Exactly the lines from the one with "Entertainment" through the end of the records below are needed, minus any pictures.

+--

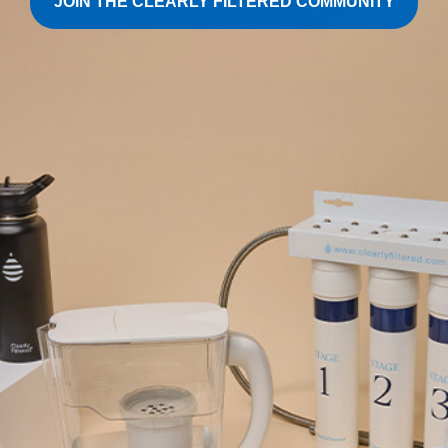
JOIN THE CLEARLY FILTERED COMMUNITY
Sign Up For Our Newsletter
Stay in the know
Shop
Support
Technology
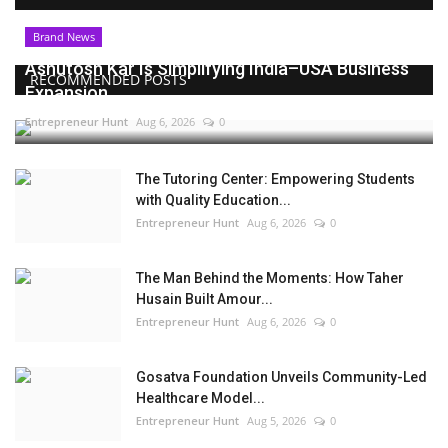
Brand News
Ashutosh Kar Is Simplifying India–USA Business
RECOMMENDED POSTS
Expansion...
Entrepreneur Hunt
Aug 6, 2026
0
The Tutoring Center: Empowering Students
with Quality Education...
Entrepreneur Hunt
Aug 6, 2026
0
The Man Behind the Moments: How Taher
Husain Built Amour...
Entrepreneur Hunt
Aug 6, 2026
0
Gosatva Foundation Unveils Community-Led
Healthcare Model...
Entrepreneur Hunt
Aug 5, 2026
0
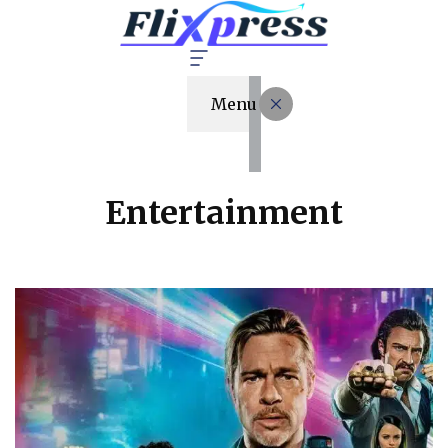
Menu
Entertainment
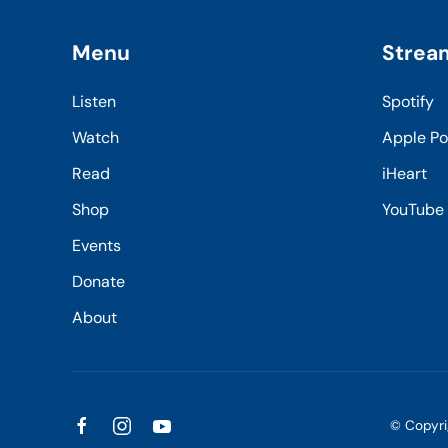
Menu
Strea
Listen
Spotify
Watch
Apple P
Read
iHeart
Shop
YouTube
Events
Donate
About
© Copyr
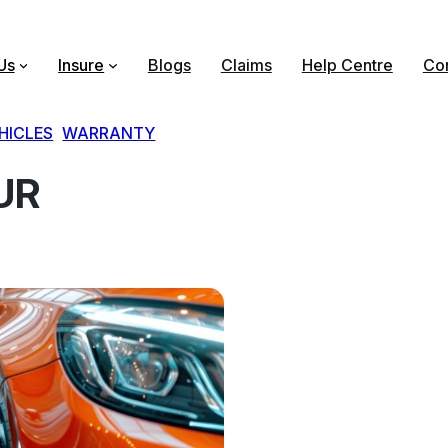
Us
Insure
Blogs
Claims
Help Centre
Con
HICLES
, 
WARRANTY
UR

+--

## [Answer space]
Entertainment
Menu
Strea
Listen
Spotify
Watch
Apple P
Read
iHeart
Shop
YouTube
Events
Donate
About
© Copyr
Us
Insure
Blogs
Claims
Help Centre
Con
HICLES
, 
WARRANTY
UR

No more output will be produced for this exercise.